Goodbye Indie 103.1. Today, Los Angeles lost one of its few outlets for alternative music when 103.1 went off the air. It will continue to broadcast on the internet but without DJs and, we presume, without the vast majority of its audience.
I know radio stations flip all the time (the rumor is that 103.1’s owners, Entravision, will switch to a Spanish station), but usually they don’t leave the void that will be felt by 103.1’s departure.
The station posted a notice on its website that read, in part:
“Because of changes in the radio industry and the way radio audiences are measured, stations in this market are being forced to play too much Britney, Puffy and alternative music that is neither new nor cutting edge. Due to these challenges, Indie 103.1 was recently faced with only one option — to play the corporate radio game.
We have decided not to play that game any longer. Rather than changing the sound, spirit, and soul of what has made Indie 103.1 great Indie 103.1 will bid farewell to the terrestrial airwaves and take an alternative course.”
Indeed, as the note hints, in what now was clearly an effort to save its own skin, 103.1 had veered closer to mainstream rock over the last few months and it hasn’t worked. It was neither fish nor fowl-not indie enough for its original fans and not mainstream enough to woo folks away from KROQ. Indie 103.1 was far from perfect, but it was the closest LA had to the idea of a station that didn’t play the same 20 songs over and over and attempted to expose listeners to good, fresh alternative music with a healthy dose of classics like the Ramones sprinkled in.
I heard so much new music or classic stuff that I wasn’t familiar with on Indie that I made sure I had a pen and piece of paper in the car with me so that I could write down the name of a great song I’d heard for the first time on Indie 103.1. If that wasn’t handy, I’d try to remember around what time I heard the song so I could look it up later on 103.1’s website.
I can’t even remember all the artists I heard first on Indie, but I remember the one that made the biggest impression-it must have been shortly after its launch in December 2003. They played a song that was sinewy and eerie and so damn sexy that even though I arrived at my destination long before it was over, I just sat in my car mesmerized. That song was “Destiny” by Zero 7 and it turned me on not only to the band, but also to Sia, who sang lead on that track.
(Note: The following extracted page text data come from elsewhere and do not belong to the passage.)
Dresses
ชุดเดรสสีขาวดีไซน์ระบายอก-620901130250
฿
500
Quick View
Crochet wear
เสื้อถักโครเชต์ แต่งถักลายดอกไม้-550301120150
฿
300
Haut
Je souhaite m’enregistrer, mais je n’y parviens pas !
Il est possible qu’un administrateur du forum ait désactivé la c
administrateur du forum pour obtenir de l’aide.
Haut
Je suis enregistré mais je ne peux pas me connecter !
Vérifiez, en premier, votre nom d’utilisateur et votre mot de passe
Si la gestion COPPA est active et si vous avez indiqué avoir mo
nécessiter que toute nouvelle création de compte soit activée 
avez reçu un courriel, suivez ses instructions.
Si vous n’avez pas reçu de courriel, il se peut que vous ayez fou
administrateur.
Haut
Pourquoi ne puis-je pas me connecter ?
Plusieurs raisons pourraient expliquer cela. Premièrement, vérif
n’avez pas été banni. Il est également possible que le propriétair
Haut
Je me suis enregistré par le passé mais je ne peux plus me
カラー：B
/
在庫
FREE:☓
Artists liked Indie too. Prince leaked music from his forthcoming album on 103.1 in December, confident that anyone adventurous enough to listen to 103.1 was probably a Prince fan. (although it strikes me as sad that 103.1 was considered adventurous or out of the mainstream in any way- it was just not boiler plate and boring, but those are liabilities in today’s world.)
The jewel in Indie 103.1’s crown was “Jonesy’s Jukebox,” a mid-day program hosted by the Sex Pistol’s Steve Jones. At first, I admit I thought he was horrible. He clearly wasn’t used to doing radio, his accent was so thick at times that it was nearly undecipherable and his comments about women (or “birds” as he called them in his broad British accent) were often sexist. But then, as I listened to him more, I grew to love him. For someone who was unschooled at interviewing, he knew how to get great comments out of people whether it was the cast of “Mad Men” or Peter Noone from The Herman’s Hermits (who knew a Pistol and a Hermit had so much in common?). Indie 103.1 also had great specialty programming including “Watusi Rodeo,” a Sunday morning roots and Americana music block, hosted by my former Billboard colleague Chris Morris. I was fortunate enough to sit on a few times as guest co-host on Sat Bisla’s Saturday morning program, “Passport Approved,” which highlighted music from around the globe that had yet to be released in the U.S. His show was my first exposure to Lily Allen long before “Alright, Still” came out on Capitol Records.
I fear there’s not a place on terrestrial radio anymore for a station like 103.1. Despite a devoted fan base, its ratings were terrible. According to the LA Times, in the last Arbitron book, Indie was 38th in the Los Angeles market. But at least it got in a parting shot: the last song played on Indie 103.1 this morning before it signed off: “My Way.” And in classic Indie style, first the station played Frank Sinatra’s version and then, perhaps in a last tip of the hat to Jones, closed with the Sex Pistols’ cover.